Written by Kojo Baffoe
The discussion around ‘Ubuntu’ and what it means is one that came to prominence following the first democratic elections in South Africa but, to be honest, it has always felt like a feel-good concept to band around like ‘rainbow nation’ in those early years. It was packaged and sold as a uniquely South African value although, when you look around, it does seem to have been something that isn’t practised as much as it should. And yet, it is something that should form the fabric of any and every society if you consider Archbishop Desmond Tutu’s description of it:
“It is the essence of being human. It speaks of the fact that my humanity is caught up and is inextricably bound up in yours. I am human because I belong. It speaks about wholeness, it speaks about compassion. A person with Ubuntu is welcoming, hospitable, warm and generous, willing to share. Such people are open and available to others, willing to be vulnerable, affirming of others, do not feel threatened that others are able and good, for they have a proper self-assurance that comes from knowing that they belong in a greater whole. They know that they are diminished when others are humiliated, diminished when others are oppressed, diminished when others are treated as if they were less than who they are. The quality of Ubuntu gives people resilience, enabling them to survive and emerge still human despite all efforts to dehumanise them.”

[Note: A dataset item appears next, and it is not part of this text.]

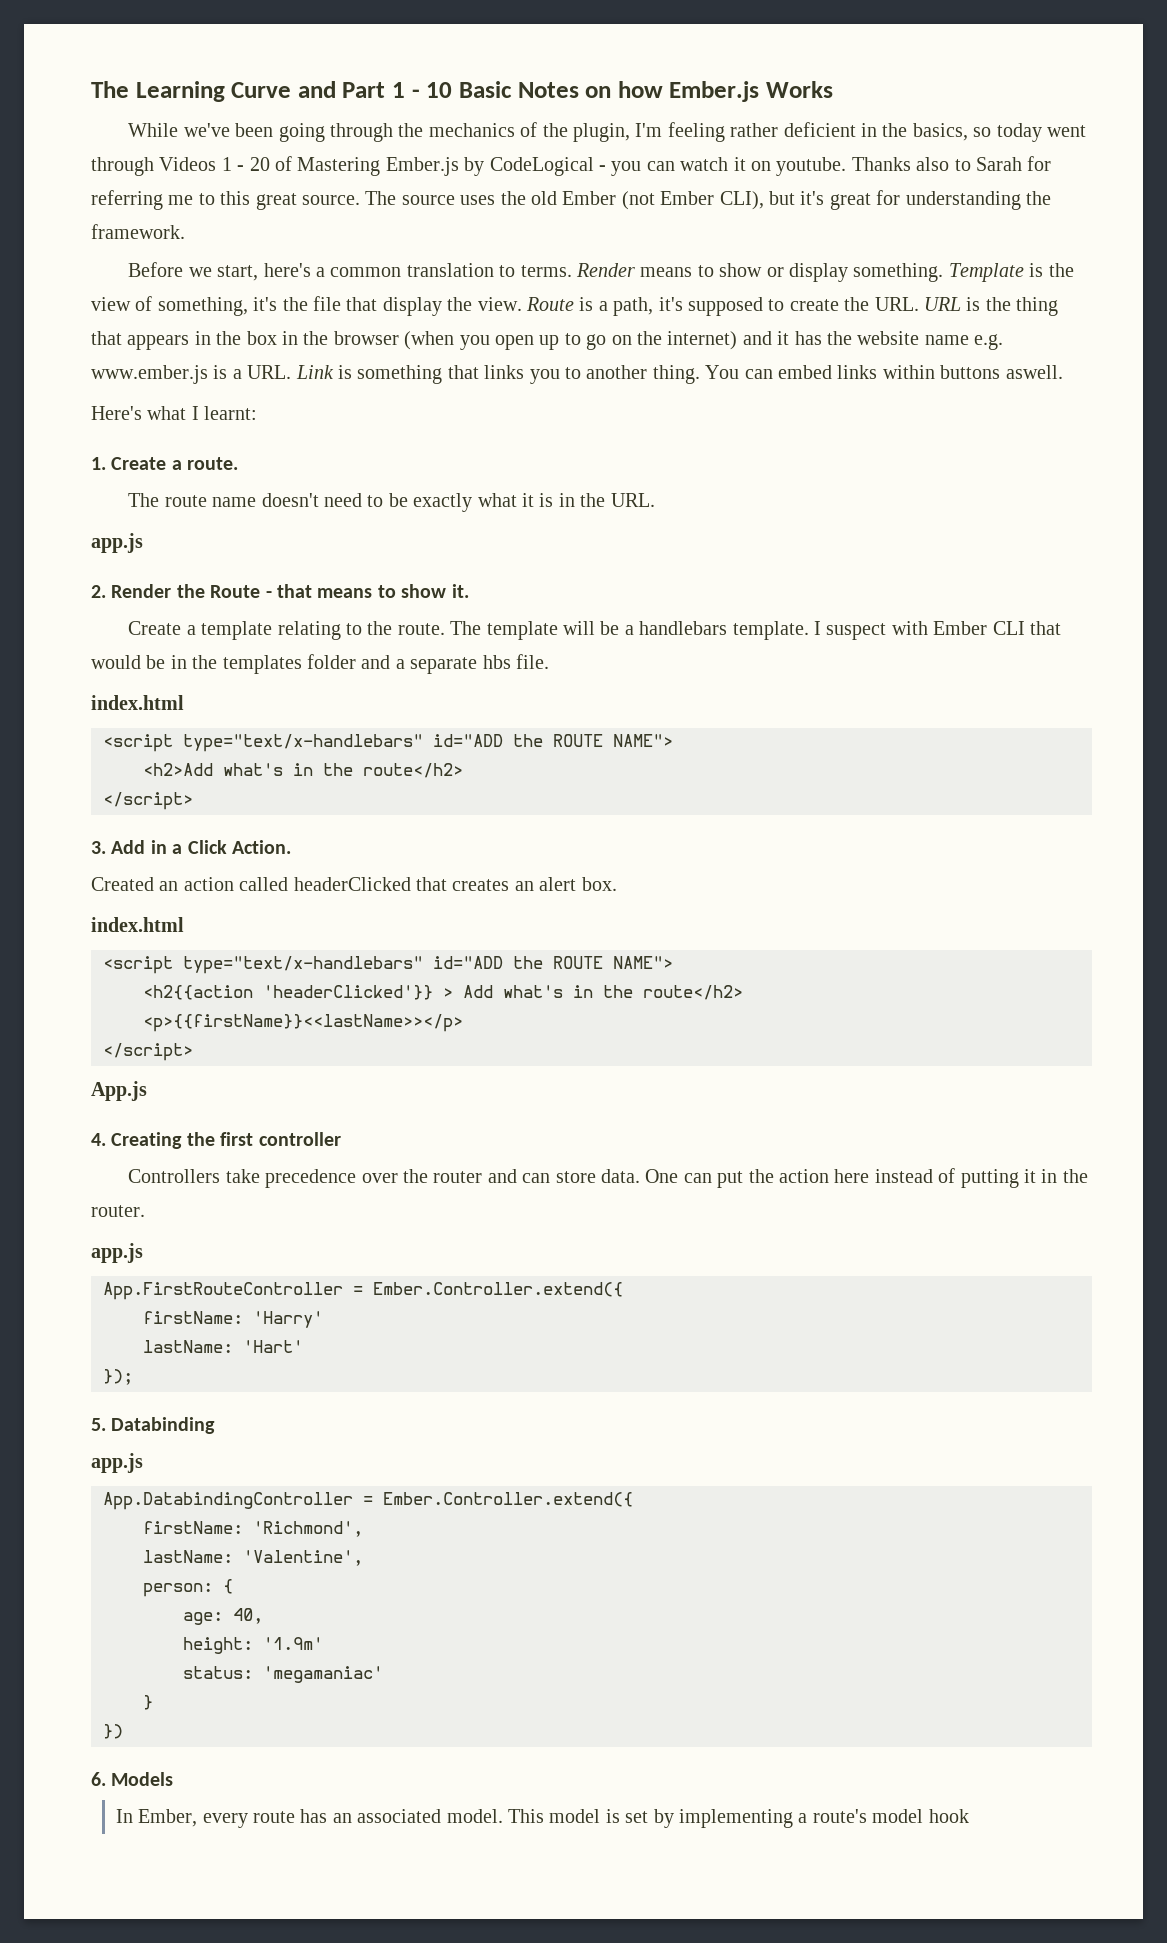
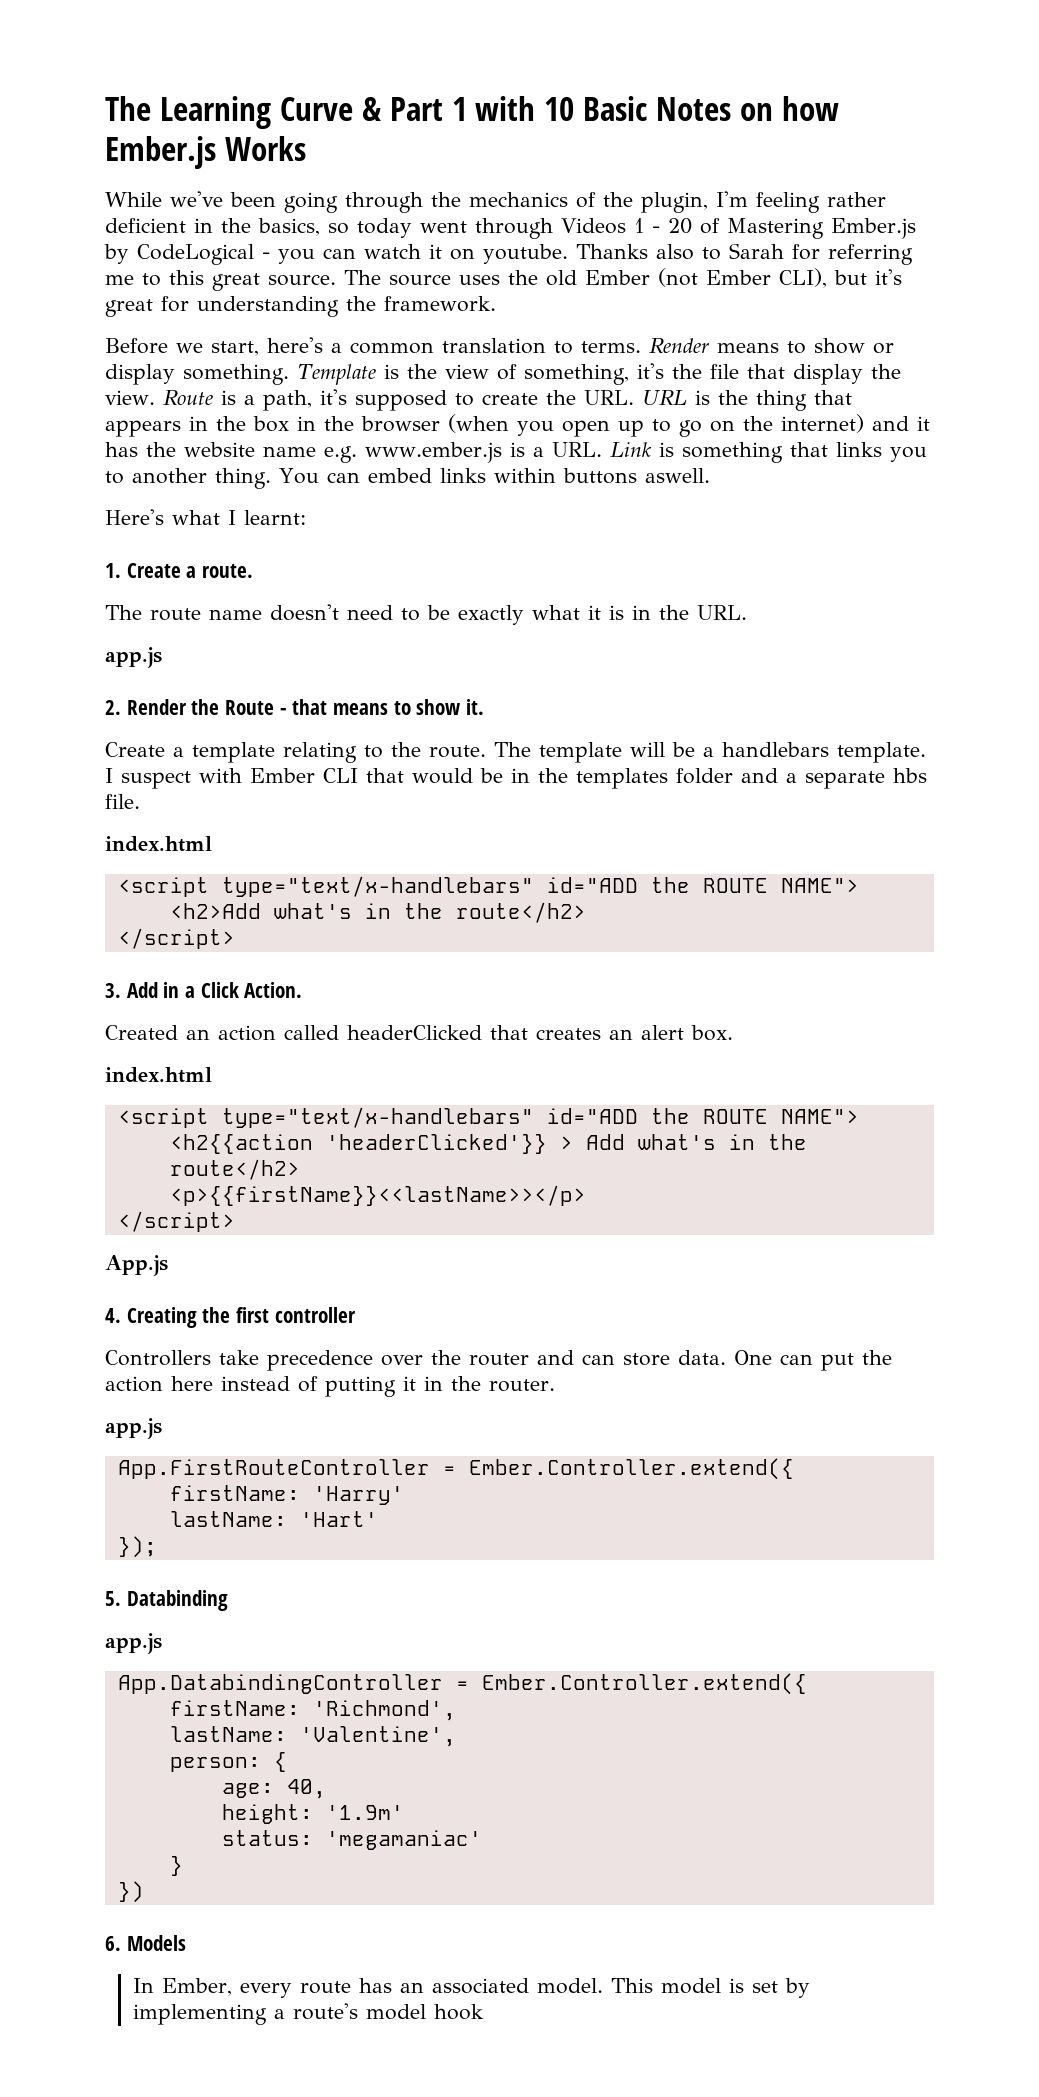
[297,81,336,98] and -> [361,97,381,121] &
[411,89,420,98] - -> [475,96,536,121] with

Reading this makes me wonder whether we have lost sight of the meaning of Ubuntu and have spent too much time concerned about how it is a “South African” thing. Yes, the word is South African but I believe this spirit is ingrained in all African cultures, just by a different name, if there is a name for it at all. It is found in the writings of people like Eckhart Tolle, John Kehoe, Deepak Chopra and Paolo Coelho, amongst many others.

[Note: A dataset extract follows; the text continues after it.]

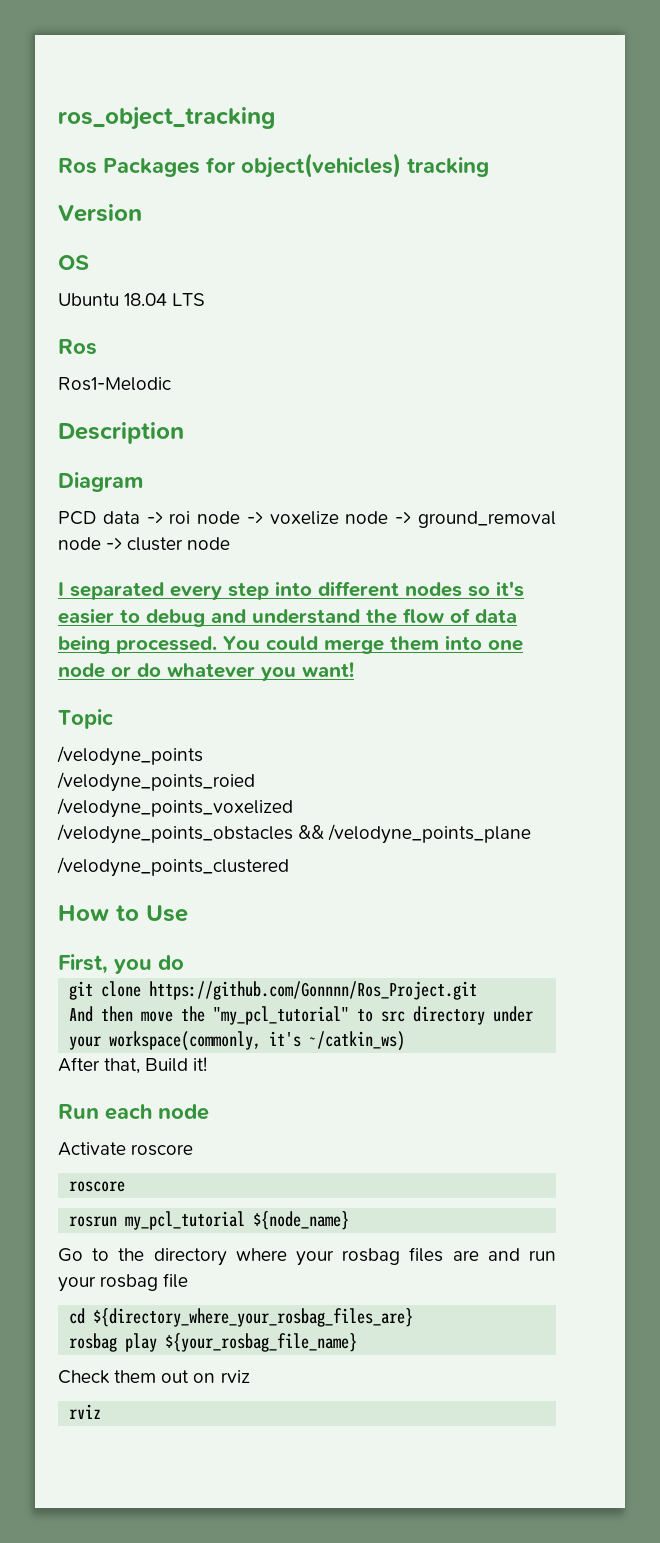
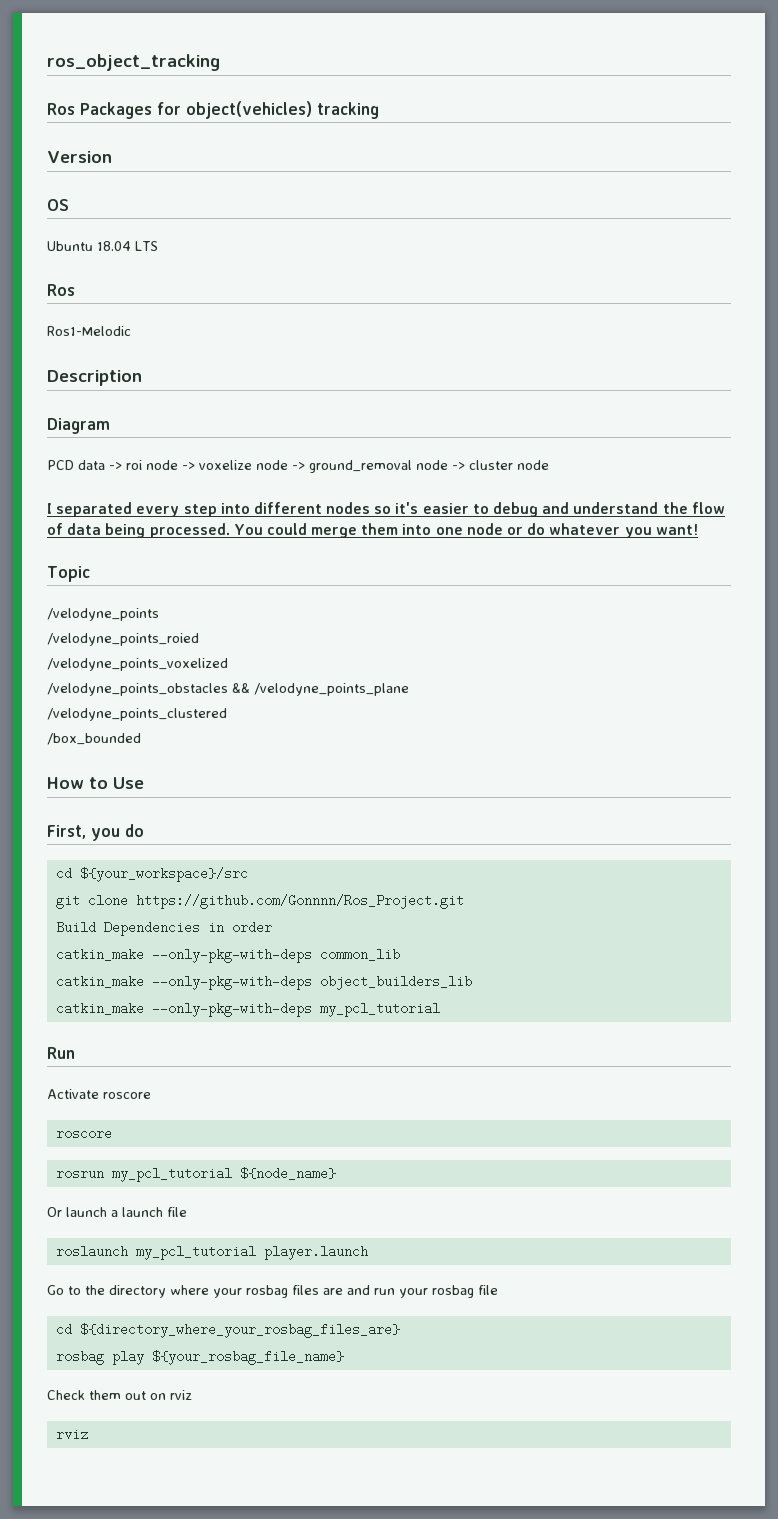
(289, 867) none -> [47,733,141,745] // /box_bounded
(184, 962) none -> [55,867,248,882] // cd ${your_workspace}/src
[69,1006,534,1025] [69,1031,406,1051] [58,1057,208,1074] And then move the "my_pcl_tutorial" to src directory under your workspace(commonly, it's ~/catkin_ws) // After that, Build it! -> [55,921,272,936] [55,948,400,963] [55,975,472,990] [55,1002,440,1017] Build Dependencies in order // catkin_make --only-pkg-with-deps common_lib // catkin_make --only-pkg-with-deps object_builders_lib // catkin_make --only-pkg-with-deps my_pcl_tutorial
[105,1104,209,1120] each node -> (75, 1053) none
(350, 1220) none -> [47,1207,187,1217] [55,1245,368,1260] // Or launch a launch file // roslaunch my_pcl_tutorial player.launch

In the last year or so, I have been reading and attempting to practice Stoicism. According to DailyStoic.com, “Stoicism was founded in Athens by Zeno of Citium in the early 3rd century BC, but was famously practiced by the likes of Epictetus, Seneca and Marcus Aurelius. The philosophy asserts that virtue (such as wisdom) is happiness and judgment should be based on behaviour, rather than words. That we don’t control and cannot rely on external events, only ourselves and our responses.”
I have also been fascinated by Confucianism which is described by Britannica.com, “Confucianism, a Western term that has no counterpart in Chinese, is a worldview, a social ethic, a political ideology, a scholarly tradition, and a way of life. Sometimes viewed as a philosophy and sometimes as a religion, Confucianism may be understood as an all-encompassing way of thinking and living that entails ancestor reverence and a profound human-centred religiousness.”

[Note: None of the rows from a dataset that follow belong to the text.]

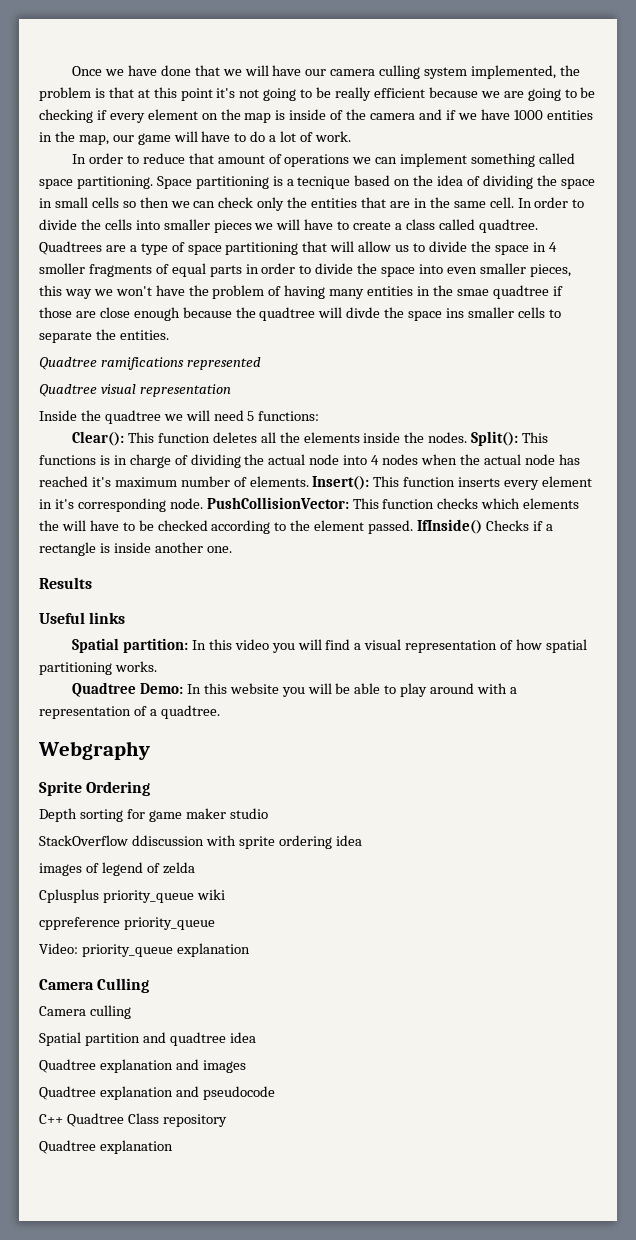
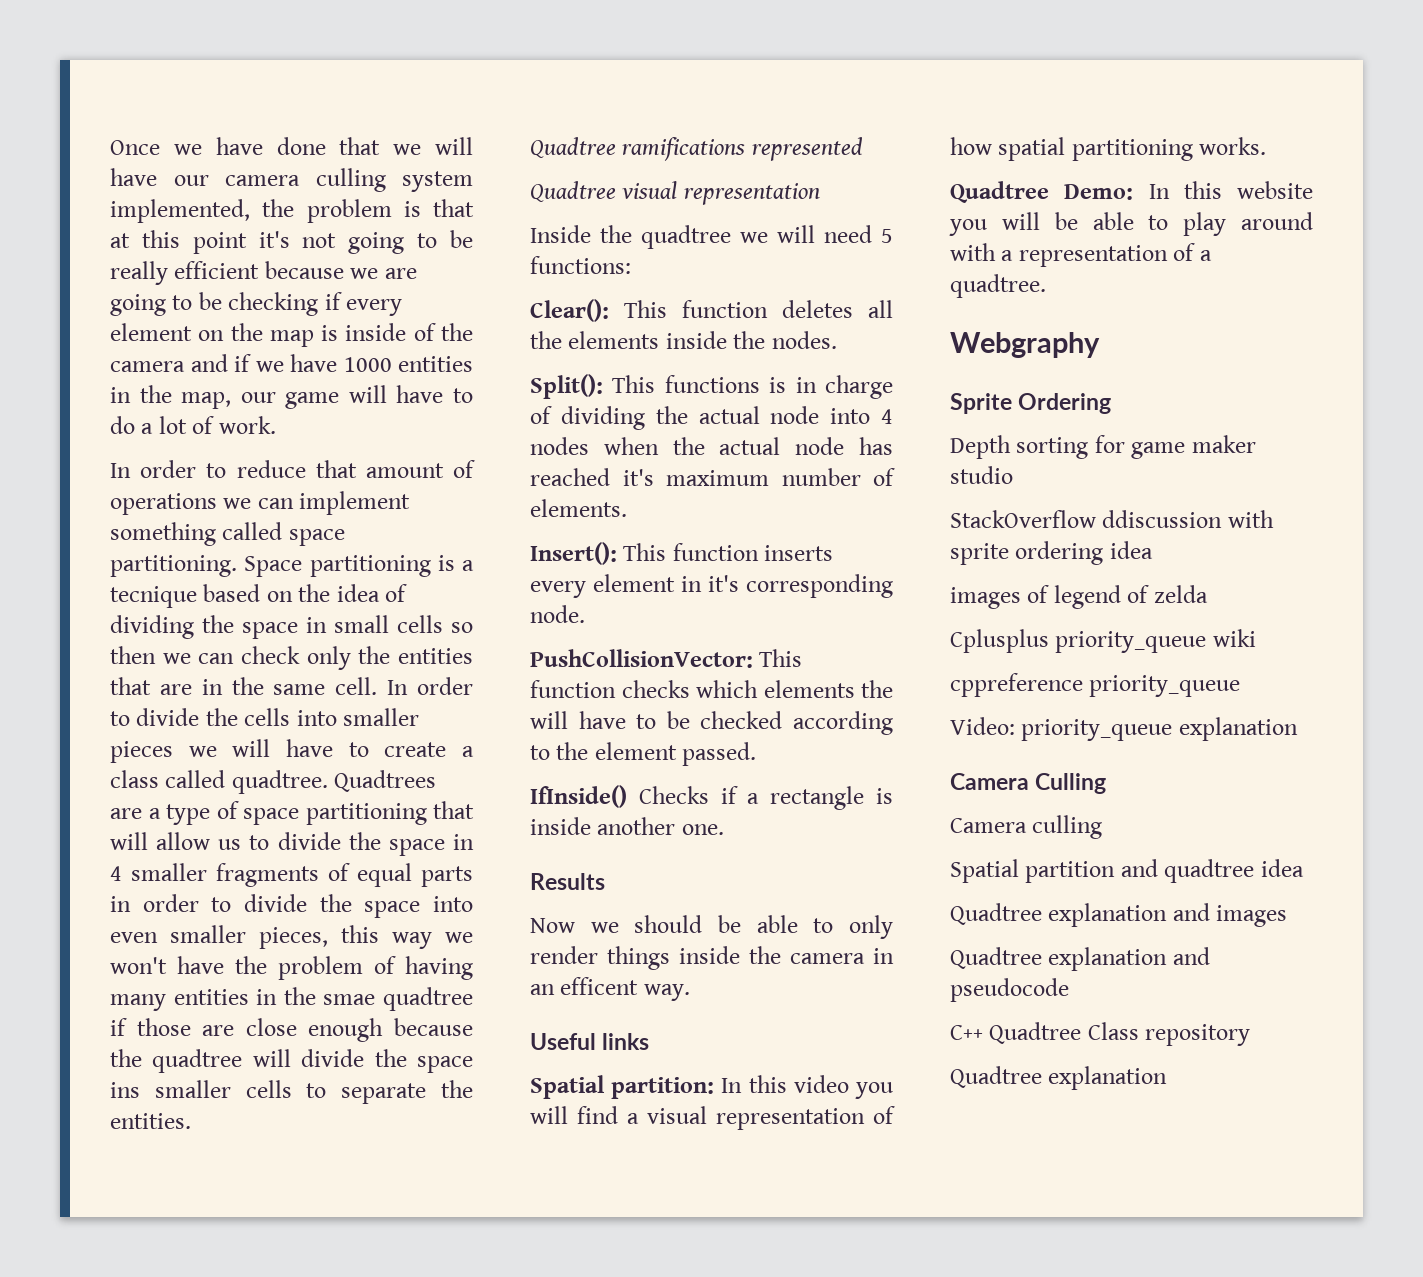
[39,263,85,274] smoller -> [131,863,207,881] smaller
[346,307,381,318] divde -> [301,1049,365,1067] divide
(468, 437) none -> (837, 340) //
(309, 481) none -> (627, 508) //
(203, 503) none -> (585, 614) //
(414, 527) none -> (757, 754) //
(92, 583) none -> [530,915,893,939] [530,946,894,970] [530,977,690,1001] // Now we should be able to only render things inside the camera in an efficent way.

And, in a discussion with some friends on Ubuntu, one asked the question, “why can’t Ubuntu be developed as a way of life, in the same way that we explore mindfulness and other such things?” I had no answer to why we can’t. If you look at the words of Archbishop Tutu, the foundation for a philosophy of sorts is there. It just needs us to unpack and package it, for the good, and not just pay lip-service to it.
I would like to think that these few words could serve as a starting point. How are you practising ubuntu in your life?